Декрет вывесили ранним утром на дверях большого дома, так что
Костекальд, отправляясь на службу, сейчас же налетел на эту пощечину. И
очень скоро всем стало ясно, насколько был прав Тартарен, что так смело
действовал.
Часа через два перед резиденцией появилось человек двадцать
недовольных, вооруженных до зубов.
- Долой губернатора!.. - кричали они. - Смерть ему!.. В Рону его!.. Вот
его куда!.. Вот его куда!.. Пусть подает в отставку! В отставку!
За этим сбродом следовал почтенный Экскурбаньес и ревел громче всех:
- В отставку!.. _Двайте шумэть_!.. В отставку!..

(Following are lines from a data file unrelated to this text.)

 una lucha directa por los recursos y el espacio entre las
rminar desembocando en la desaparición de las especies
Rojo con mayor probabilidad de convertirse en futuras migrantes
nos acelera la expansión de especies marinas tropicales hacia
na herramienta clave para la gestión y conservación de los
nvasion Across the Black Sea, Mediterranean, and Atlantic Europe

На их несчастье, дождь лил как из ведра, и в одной руке они держали
ружье, а в другой - зонт. А правительство, со своей стороны, приняло меры.
Перейдя Малую Рону, мятежники подошли к блокгаузу и увидели такую
картину.
В распахнутом настежь окне второго этажа был виден Тартарен со своим
тридцатидвухзарядным винчестером, а за ним - преданные ему охотники во
главе с маркизом дез Эспазетом, стрелки по фуражкам или, вернее, по
консервным банкам, стрелки, которые на расстоянии трехсот шагов по счету
"четыре" всадят пулю в кружок этикетки от ящика с пампери.

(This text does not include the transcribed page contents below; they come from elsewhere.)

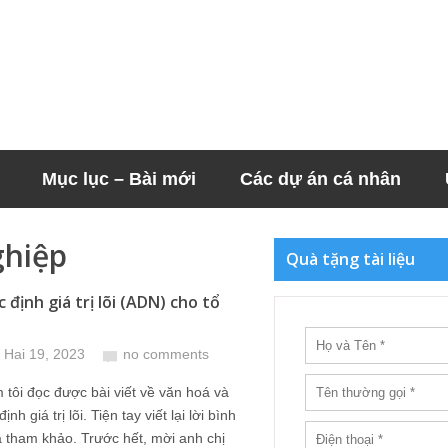
Mục lục – Bài mới
Các dự án cá nhân
ghiệp
Quà tặng tài liệu
 định giá trị lõi (ADN) cho tổ
 Hai 19, 2023
no comments
tôi đọc được bài viết về văn hoá và
ịnh giá trị lõi. Tiện tay viết lại lời bình
 tham khảo. Trước hết, mời anh chị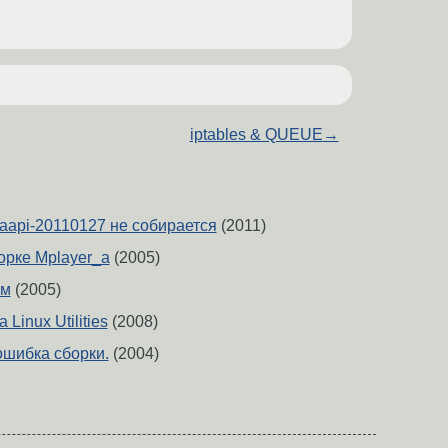
iptables & QUEUE
→
vaapi-20110127 не собирается
(2011)
орке Mplayer_а
(2005)
ом
(2005)
 Linux Utilities
(2008)
ошибка сборки.
(2004)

Внизу, на крыльце, отец Баталье, склонившись над чугунной пушкой, ждал
только сигнала губернатора.
Это было до того неожиданно, до того грозен был вид приведенной в
боевую готовность артиллерии, что бунтовщики тотчас же отступили, а
Экскурбаньес, которому была свойственна внезапная смена настроений, начал
танцевать под самым окном Тартарена дикий танец, который он цинично
называл "пляской победы", и орать во всю мочь:
- Да здравствует губернатор!.. Да здравствует существующий порядок!..
_Двайте шумэть_!.. Хо-хо-хо!
Сверху раздался зычный голос Тартарена, по-прежнему сжимавшего в руке
винчестер:
- Разойдитесь по домам, господа недовольные!.. Я не хочу, чтобы вы
стояли тут и мокли под дождем. Завтра мы соберем наш добрый народ и
поставим вопрос о доверии. А пока что сохраняйте спокойствие, не то
пеняйте на себя!
На другой день состоялось голосование, и "Существующий порядок" получил
подавляющее большинство голосов.
Несколько дней спустя после смуты произошло событие радостное, а именно
- крестины юной Лики-Рики, маленькой папуасской принцессы, дочери короля
Негонко, воспитанницы его преподобия отца Баталье, довершившего ее
обращение, начатое, "слава тебе, господи!", отцом Везолем.
Лики-Рики была прелестная маленькая обезьянка, ладная, статная, гибкая,
пухленькая, а убор желтокожей принцессы составляли коралловое ожерелье и
платье с голубыми полосками, которое ей сшила мадемуазель Турнатуар.
Крестным отцом у нее был губернатор, крестной матерью - г-жа
Бранкебальм.
При крещении ей дали имя Марфы-Марии-Тартарены. По случаю, убийственной
погоды, которая стояла в тот день, как, впрочем, и до и после, крестить ее
нельзя было в храме св.Марфы Латаньерской, оттого что его лиственный навес
давным-давно обрушился и церковь была затоплена.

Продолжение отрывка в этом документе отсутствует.